Segment Start: DATA RECORDS

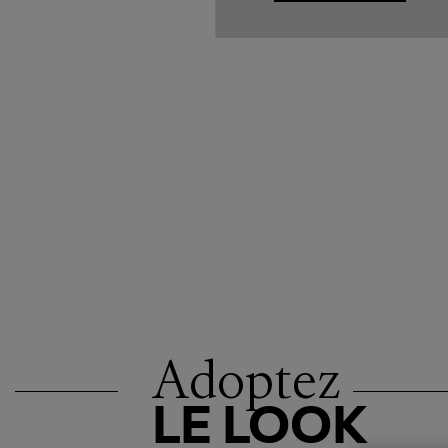
Adoptez
LE LOOK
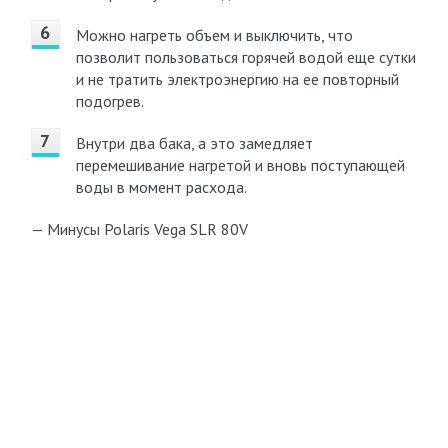
Можно нагреть объем и выключить, что
позволит пользоваться горячей водой еще сутки
и не тратить электроэнергию на ее повторный
подогрев.
Внутри два бака, а это замедляет
перемешивание нагретой и вновь поступающей
воды в момент расхода.
— Минусы Polaris Vega SLR 80V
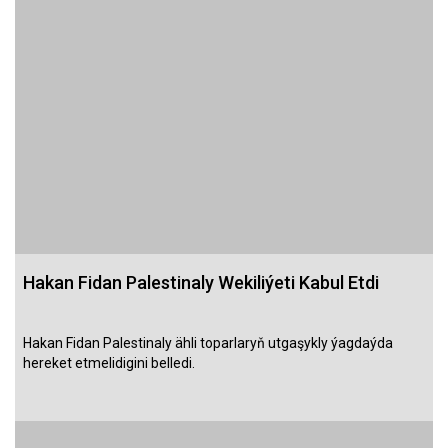
Hakan Fidan Palestinaly Wekiliýeti Kabul Etdi
Hakan Fidan Palestinaly ähli toparlaryň utgaşykly ýagdaýda
hereket etmelidigini belledi.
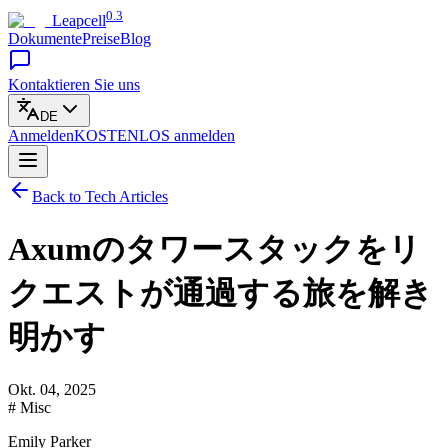
0.3
Leapcell
Dokumente
Preise
Blog
Kontaktieren Sie uns
DE
Anmelden
KOSTENLOS
anmelden
Back to Tech Articles
Axumのタワースタックをリ
クエストが通過する旅を解き
明かす
Okt. 04, 2025
# Misc
Emily Parker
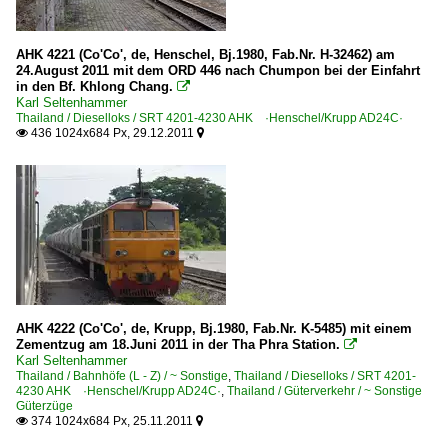
AHK 4221 (Co'Co', de, Henschel, Bj.1980, Fab.Nr. H-32462) am
24.August 2011 mit dem ORD 446 nach Chumpon bei der Einfahrt
in den Bf. Khlong Chang.

Karl Seltenhammer
Thailand / Dieselloks / SRT 4201-4230 AHK ·Henschel/Krupp AD24C·
436 1024x684 Px, 29.12.2011


AHK 4222 (Co'Co', de, Krupp, Bj.1980, Fab.Nr. K-5485) mit einem
Zementzug am 18.Juni 2011 in der Tha Phra Station.

Karl Seltenhammer
Thailand / Bahnhöfe (L - Z) / ~ Sonstige
,
Thailand / Dieselloks / SRT 4201-
4230 AHK ·Henschel/Krupp AD24C·
,
Thailand / Güterverkehr / ~ Sonstige
Güterzüge
374 1024x684 Px, 25.11.2011



Segment End: DATA RECORDS

> **WORK INSTRUCTIONS**
Repeat the listing word for word, but without its pictures.

> **TASK SOLUTION**
Adoptez
LE LOOK
Можно нагреть объем и выключить, что
позволит пользоваться горячей водой еще сутки
и не тратить электроэнергию на ее повторный
подогрев.
Внутри два бака, а это замедляет
перемешивание нагретой и вновь поступающей
воды в момент расхода.
— Минусы Polaris Vega SLR 80V
Hakan Fidan Palestinaly Wekiliýeti Kabul Etdi
Hakan Fidan Palestinaly ähli toparlaryň utgaşykly ýagdaýda
hereket etmelidigini belledi.
0.3
Leapcell
Dokumente
Preise
Blog
Kontaktieren Sie uns
DE
Anmelden
KOSTENLOS
anmelden
Back to Tech Articles
Axumのタワースタックをリ
クエストが通過する旅を解き
明かす
Okt. 04, 2025
# Misc
Emily Parker
AHK 4221 (Co'Co', de, Henschel, Bj.1980, Fab.Nr. H-32462) am
24.August 2011 mit dem ORD 446 nach Chumpon bei der Einfahrt
in den Bf. Khlong Chang.

Karl Seltenhammer
Thailand / Dieselloks / SRT 4201-4230 AHK ·Henschel/Krupp AD24C·
436 1024x684 Px, 29.12.2011


AHK 4222 (Co'Co', de, Krupp, Bj.1980, Fab.Nr. K-5485) mit einem
Zementzug am 18.Juni 2011 in der Tha Phra Station.

Karl Seltenhammer
Thailand / Bahnhöfe (L - Z) / ~ Sonstige
,
Thailand / Dieselloks / SRT 4201-
4230 AHK ·Henschel/Krupp AD24C·
,
Thailand / Güterverkehr / ~ Sonstige
Güterzüge
374 1024x684 Px, 25.11.2011



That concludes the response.